Friday, May 18, 2012: 4:00 PM
Grand Ballroom West (Sheraton Centre Toronto)
4:00 PM
K. Chawarska, S. Macari, D. J. Campbell and F. Shic, Child Study Center, Yale University School of Medicine, New Haven, CT
Background: In typical development, the unfolding of social and communicative skills hinges upon the ability to allocate and sustain attention towards people. Deficits in social attention have been documented in autism, though the underlying mechanisms are poorly understood.

Objectives: To examine effects of context on attention to people and faces in toddlers with ASD using a free-viewing eye-tracking paradigm.

 Methods: Participants were 13- to 25-month-old toddlers with autism (AUT; n=54), developmental delay (DD; n=22) and typical development (TD; n=48). To identify the factors responsible for limited attention to faces we manipulated the presence of salient social (child-directed speech (CDS) and eye contact (EC)) and nonsocial (distractor toys) cues.  Four conditions were tested: actress making a sandwich (Sandwich, no CDS or EC), actress attempting to engage viewer through CDS and EC (DyadicCue), actress initiating joint attention (JointAttention, CDS and EC limited), and actress looking at moving toys in background (MovingToys, no CDS or EC). A generalized deficit in social attention would result in limited attention to person and enhanced attention to toys across conditions; elementary sensitivity to the context in which people appear in their visual field would produce condition-specific deficits. The results were analyzed using linear mixed models.

 Results:   In conditions devoid of EC and CDS, the distribution of attention between key features of the scene in all groups was comparable (Sandwich, MovingToys). However, when explicit dyadic cues were introduced (DyadicCue), AUT group showed suppressed attention to the entire scene (p<.01) and, when they looked at the scene, spent less time looking at the speaker’s face (p<.01) and monitoring her mouth (p<.05) compared to the control groups. In the JointAttention, they tended to spend more time looking away from the entire scene (p<.01).. 

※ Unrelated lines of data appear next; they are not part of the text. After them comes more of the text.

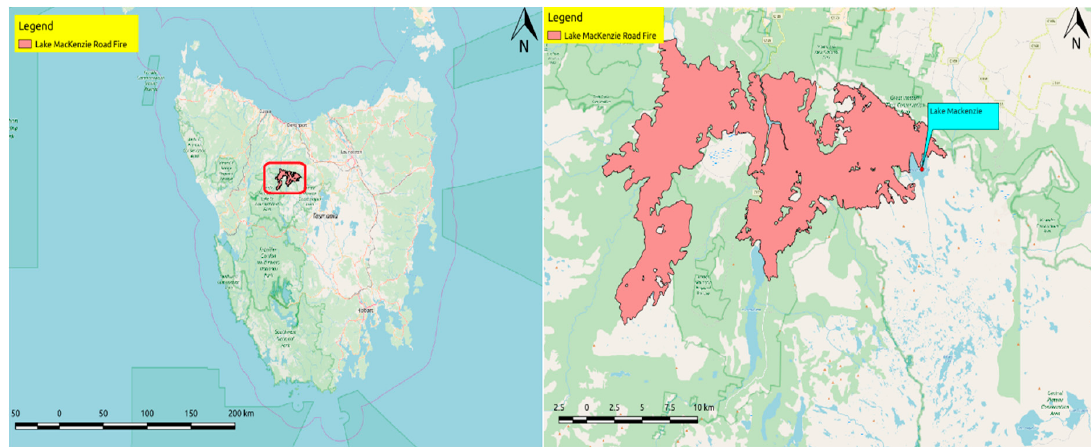
Figure 1. Location of Lake Mackenzie overlaid with Open Street Map (OSM) standard map. A regional map highlighting the location of Lake Mackenzie is displayed ( left ), together with the fire boundary and surrounds ( right ).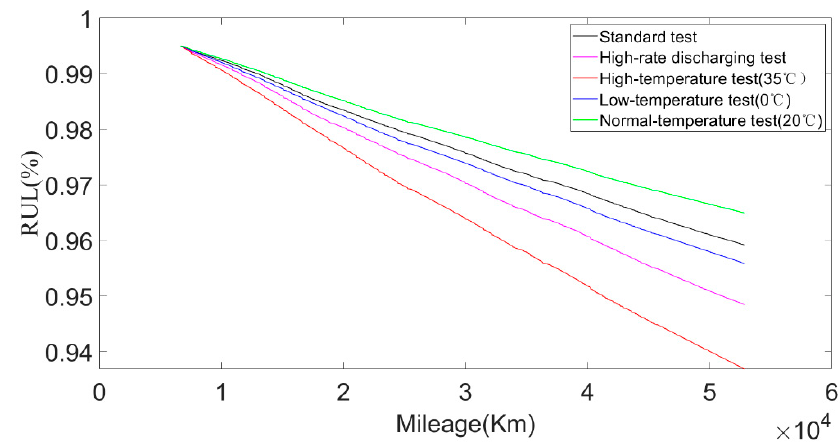
Figure 25. RUL calculation results of battery under different test environments.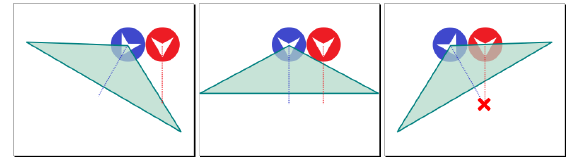
necessary to perform s different renderings (one for each slice) (Lines 2 to 11) adjusting the viewport (Line 4) and the frustum (Lines 6 to 9) for each one of them. All the slices are rendered within different viewports in the same image (Line 10). The function called at the Line 10 works the same way as in the original models, but here it is called once for each slice. Finally, the functions in lines 12 and 14 are executed the same way as in the original models. Algorithm 1 Panoramic vision implementation.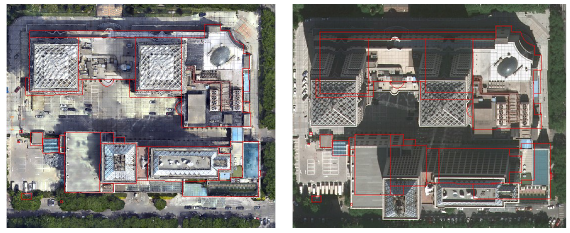
Figure 2. TDOM and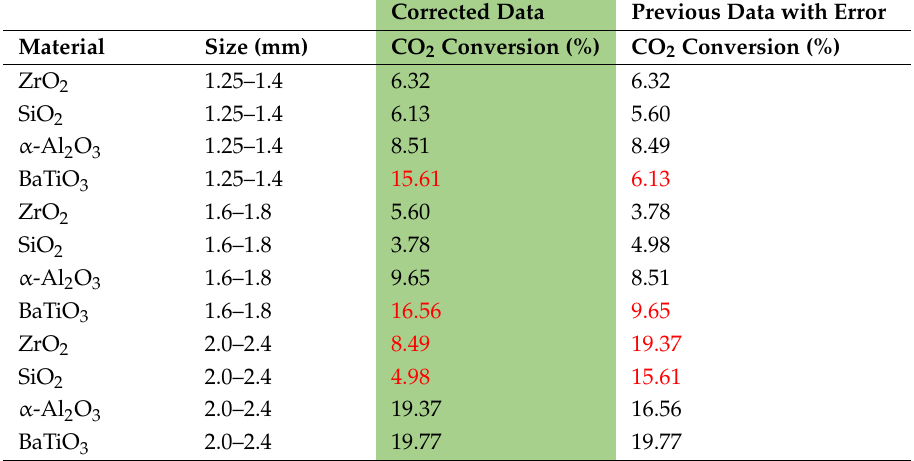
Table 1. The correct datapoints of CO 2 conversion in the CO 2 splitting reaction from [2] (green corrected data column) in relation to those that were mistakenly put (previous data with error) in Figure 1. Those that cause the largest di ff erences are marked in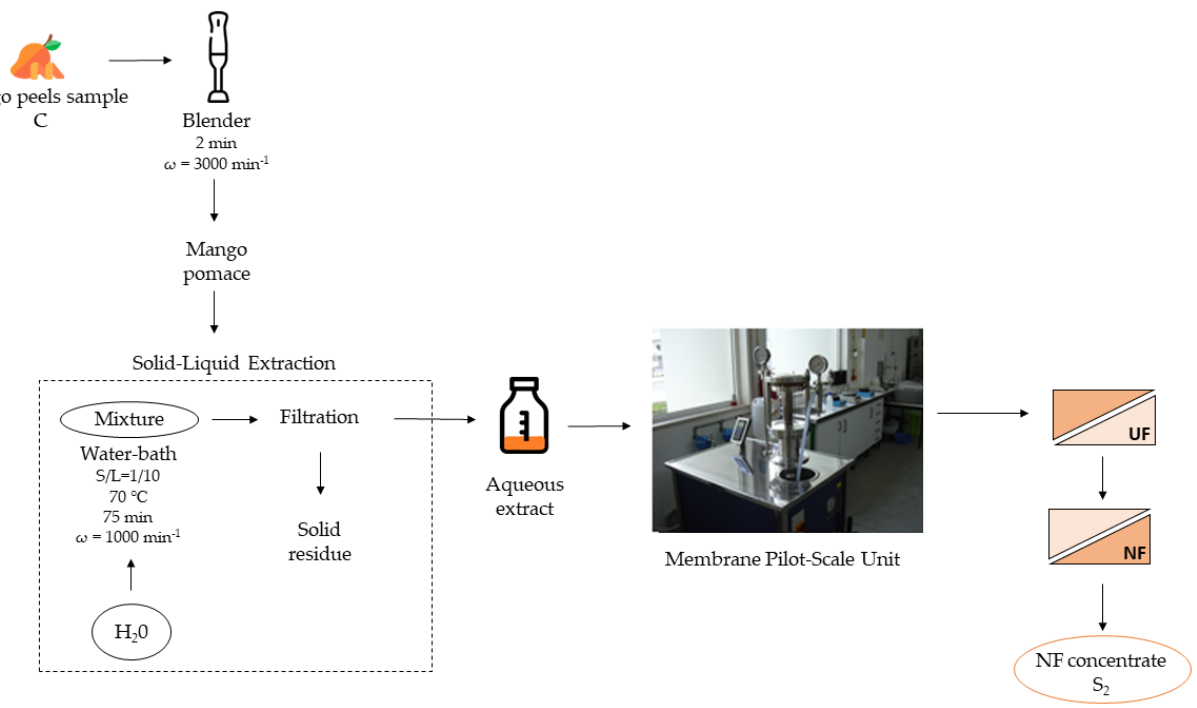
Figure 2. Co-substrate origin (adapted from [23]). Experimental conditions—UF: membranes with a cut-o ff of 25 kDa; Δ P = 2.0 bar; v = 0.91 m s − 1 , at room temperature. NF: membranes with a cut-o ff of 130 Da; Δ P = 20.0 bar; v = 0.91 m s − 1 ; at room temperature.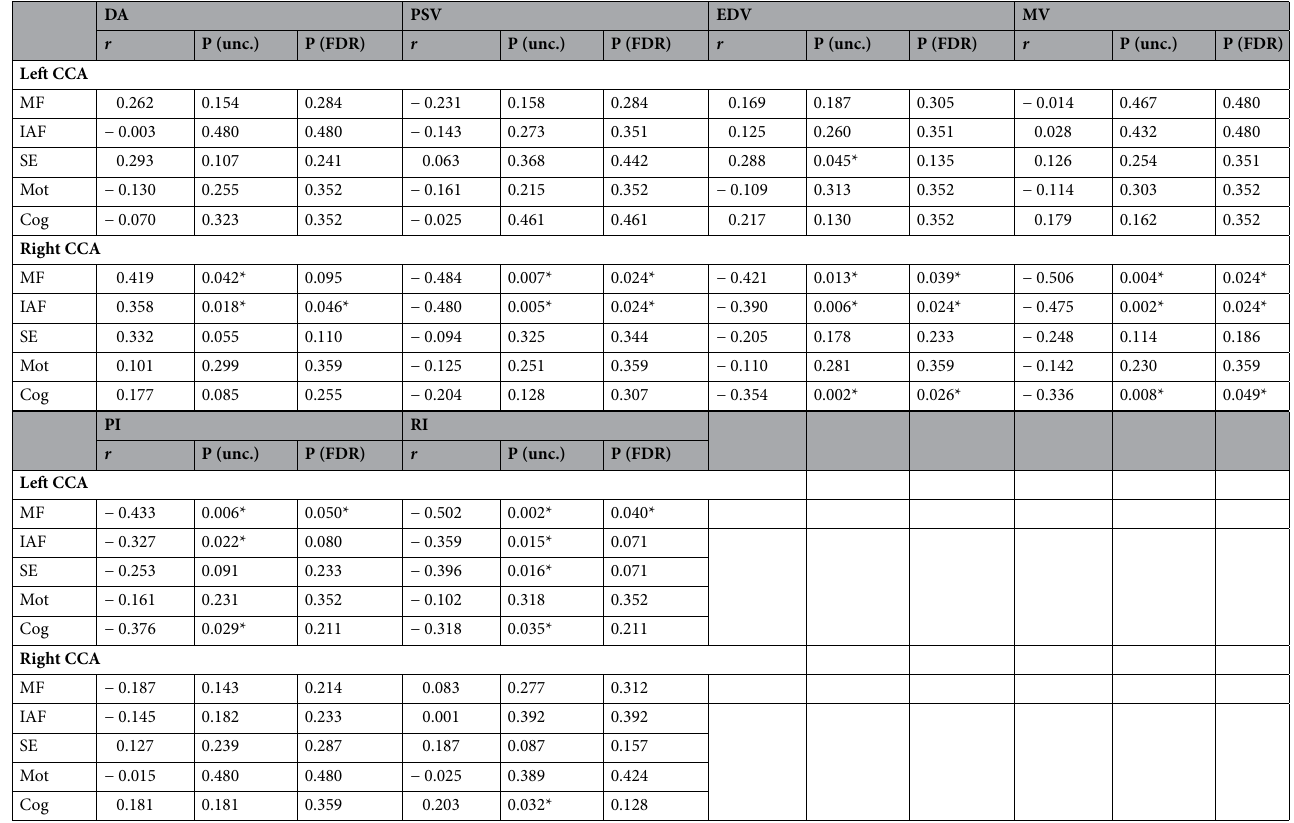
Table 2. Correlation matrix between sided ultrasonographic parameters, MEG spectral parameters, and FIM. CCA common carotid arteries, Cog . cognitive-FIM score, FIM functional independent measurement,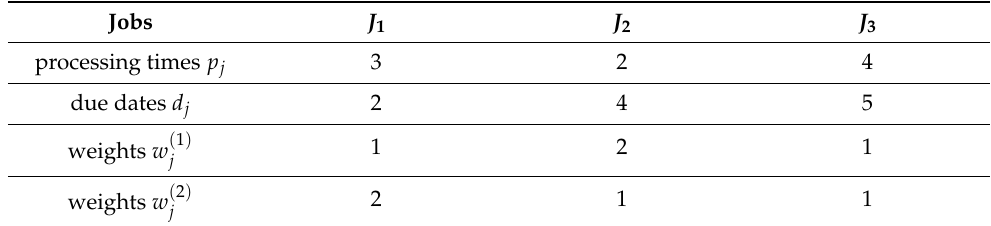
Table 3. Job Instance I 2 for Algorithm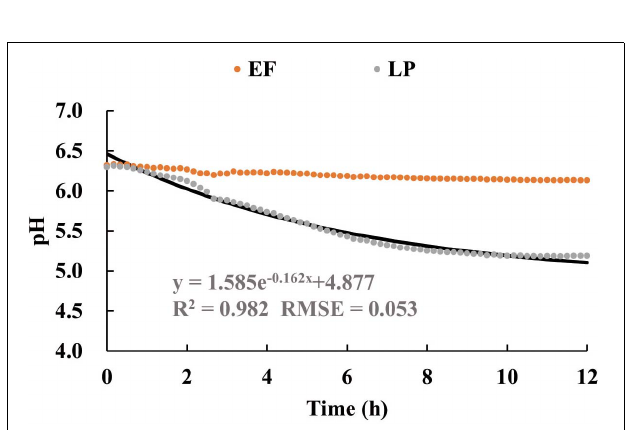
FIGURE 9 | The data decomposition of the time courses of pH in Figure 3A to separate the additional roles of Enterococcus faecium (EF) or Lactiplantibacillus plantarum (LP) to support LB in accelerating the acidification process of the substrate (MRS). The solid line is the regression approximation to the separate data of LP. EF, Enterococcus faecium ; LP, Lactiplantibacillus plantarum ; LB, Lentilactobacillus buchneri ; MRS, De Man, Rogosa, and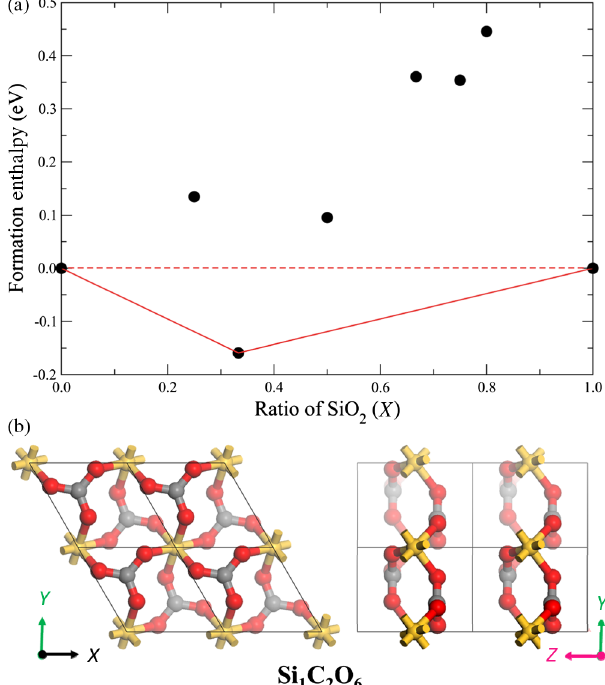
FIG. 3 (color online). (a) The formation enthalpy of the lowest- enthalpy structures of Si x C 1 − x O 2 under 20-GPa pressure as a function of x . (b) The detailed structure of the most stable structure of Si 1 C 2 O 6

Conclusions:   The mere presence of a person within the visual field does not appear to disturb the general looking patterns in toddlers with autism.  Neither did the presence of toys and objects. It was only when child-directed speech and eye contact were introduced that differences between autism and control groups became pronounced.  Thus, as a group, toddlers with autism show abnormal visual responses to social scenes, which appear context-specific and do not reflect a generalized social attention deficit or prepotent preference for objects.  A combination of EC and CDS represent the prototypical bid for dyadic attention, the most elementary and perhaps most salient social behavior, to which a keen sensitivity is already present in newborns. An attenuated attentional bias for this class of social stimuli early in life is likely to have a profound and debilitating effect on the development of social-cognitive skills and language in autism. Considering marked inter-individual variability observed in response to Dyadic Cue condition in the autism sample, further investigation into potential presence of subtypes amongst toddlers with ASD is warranted.  Similarly, the relative contribution of dyadic cues and perceptual characteristics of potential distractors to atypical scanning patterns in autism needs to be further clarified.